Images with bounding boxes »
--------

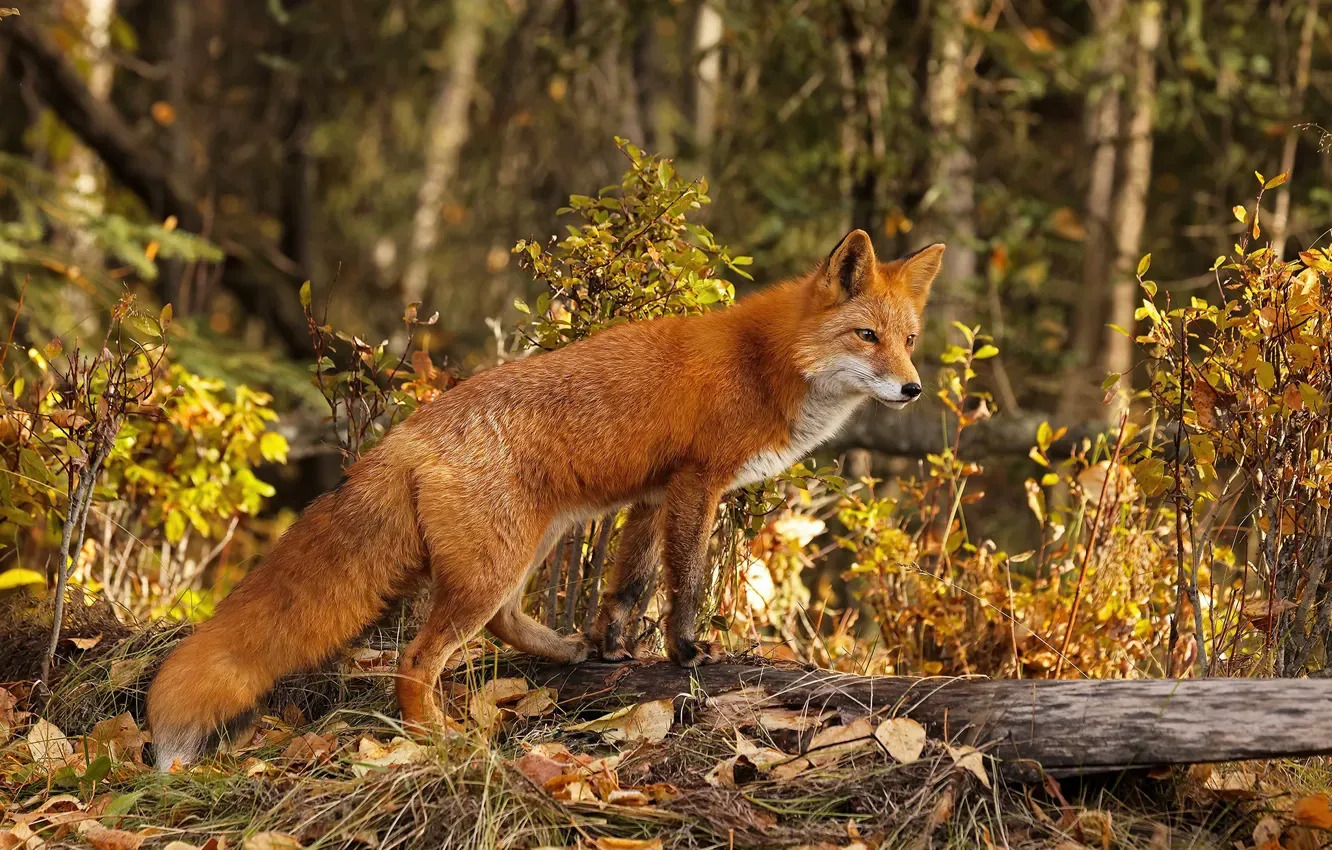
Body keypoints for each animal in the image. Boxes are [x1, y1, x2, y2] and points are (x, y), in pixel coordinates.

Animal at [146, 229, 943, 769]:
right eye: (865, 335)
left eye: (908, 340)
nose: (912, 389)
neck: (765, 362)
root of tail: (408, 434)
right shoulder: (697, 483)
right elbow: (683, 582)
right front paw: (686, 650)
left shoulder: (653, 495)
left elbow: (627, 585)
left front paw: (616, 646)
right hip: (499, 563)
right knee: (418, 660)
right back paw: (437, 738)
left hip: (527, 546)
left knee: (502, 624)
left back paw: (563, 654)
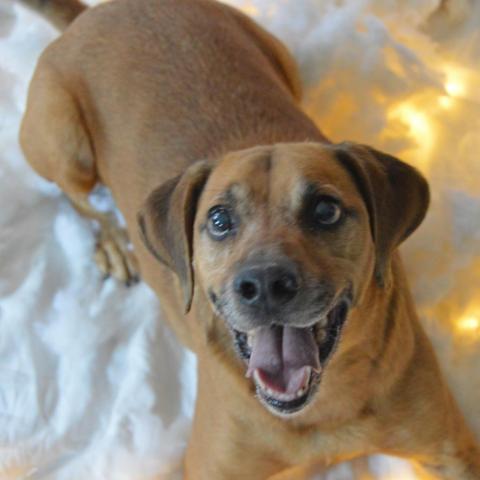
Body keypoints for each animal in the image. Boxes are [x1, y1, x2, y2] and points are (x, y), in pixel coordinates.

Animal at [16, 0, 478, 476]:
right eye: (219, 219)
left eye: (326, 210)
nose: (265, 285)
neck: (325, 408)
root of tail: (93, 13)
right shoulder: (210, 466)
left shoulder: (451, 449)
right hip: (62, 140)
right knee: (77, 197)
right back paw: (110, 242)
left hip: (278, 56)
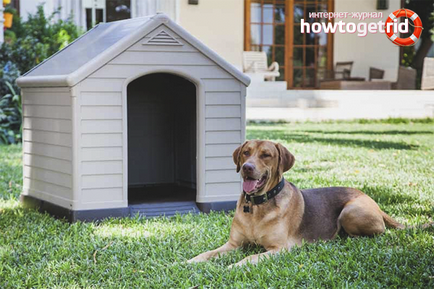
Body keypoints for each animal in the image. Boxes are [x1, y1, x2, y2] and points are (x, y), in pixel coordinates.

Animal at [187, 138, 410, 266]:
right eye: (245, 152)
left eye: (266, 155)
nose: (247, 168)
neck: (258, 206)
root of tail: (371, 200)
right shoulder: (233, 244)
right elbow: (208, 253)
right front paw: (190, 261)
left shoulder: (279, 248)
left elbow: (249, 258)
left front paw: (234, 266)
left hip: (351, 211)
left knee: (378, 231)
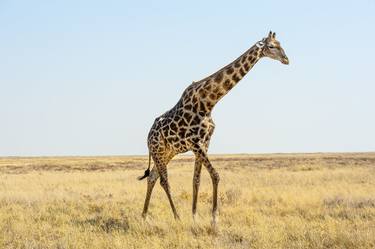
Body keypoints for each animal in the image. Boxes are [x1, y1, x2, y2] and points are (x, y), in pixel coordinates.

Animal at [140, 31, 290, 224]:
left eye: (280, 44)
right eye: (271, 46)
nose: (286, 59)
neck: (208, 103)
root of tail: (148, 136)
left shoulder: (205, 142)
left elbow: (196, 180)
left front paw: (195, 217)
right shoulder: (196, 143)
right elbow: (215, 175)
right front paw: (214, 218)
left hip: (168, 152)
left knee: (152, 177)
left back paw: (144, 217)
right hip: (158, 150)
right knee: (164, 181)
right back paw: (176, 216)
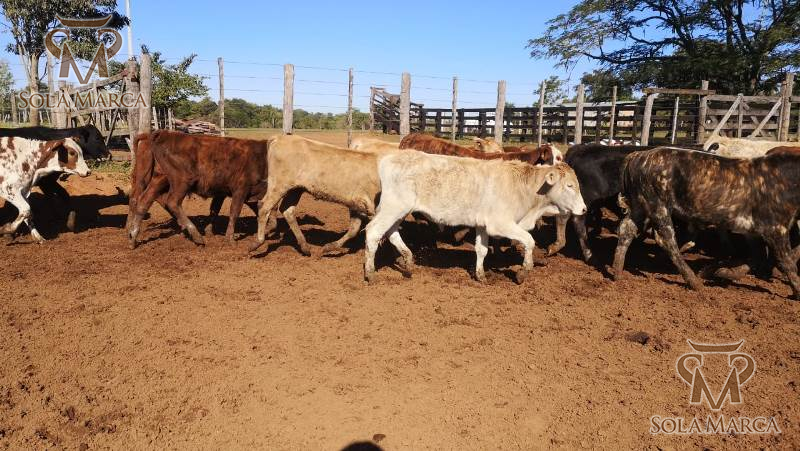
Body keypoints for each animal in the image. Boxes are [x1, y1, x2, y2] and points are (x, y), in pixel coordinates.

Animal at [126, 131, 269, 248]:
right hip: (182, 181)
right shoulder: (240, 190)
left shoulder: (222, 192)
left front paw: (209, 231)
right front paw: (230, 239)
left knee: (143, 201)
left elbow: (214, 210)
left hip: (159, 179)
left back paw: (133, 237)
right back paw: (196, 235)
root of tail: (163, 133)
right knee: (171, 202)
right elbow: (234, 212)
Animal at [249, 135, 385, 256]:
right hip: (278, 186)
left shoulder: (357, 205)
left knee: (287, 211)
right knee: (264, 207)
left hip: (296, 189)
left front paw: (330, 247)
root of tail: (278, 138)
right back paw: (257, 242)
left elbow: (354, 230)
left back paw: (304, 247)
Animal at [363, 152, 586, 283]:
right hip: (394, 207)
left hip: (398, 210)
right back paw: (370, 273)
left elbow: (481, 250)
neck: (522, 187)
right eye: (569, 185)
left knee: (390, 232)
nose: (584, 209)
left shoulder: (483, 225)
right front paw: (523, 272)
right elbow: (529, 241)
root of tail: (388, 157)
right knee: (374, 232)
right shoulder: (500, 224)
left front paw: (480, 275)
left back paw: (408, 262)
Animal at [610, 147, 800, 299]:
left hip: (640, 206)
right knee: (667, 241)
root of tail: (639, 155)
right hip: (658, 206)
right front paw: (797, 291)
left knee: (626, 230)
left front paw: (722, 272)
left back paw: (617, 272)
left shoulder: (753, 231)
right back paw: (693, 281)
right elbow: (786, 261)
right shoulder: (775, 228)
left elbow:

--------

EXERCISE AIM »
Look above for the line with "left elbow: (214, 210)" and the line with "left hip: (296, 189)". Write out those two lines and all the lines between them, exactly, and no others.

EXERCISE OUTPUT »
left elbow: (214, 210)
left hip: (159, 179)
left back paw: (133, 237)
right back paw: (196, 235)
root of tail: (163, 133)
right knee: (171, 202)
right elbow: (234, 212)
Animal at [249, 135, 385, 256]:
right hip: (278, 186)
left shoulder: (357, 205)
left knee: (287, 211)
right knee: (264, 207)
left hip: (296, 189)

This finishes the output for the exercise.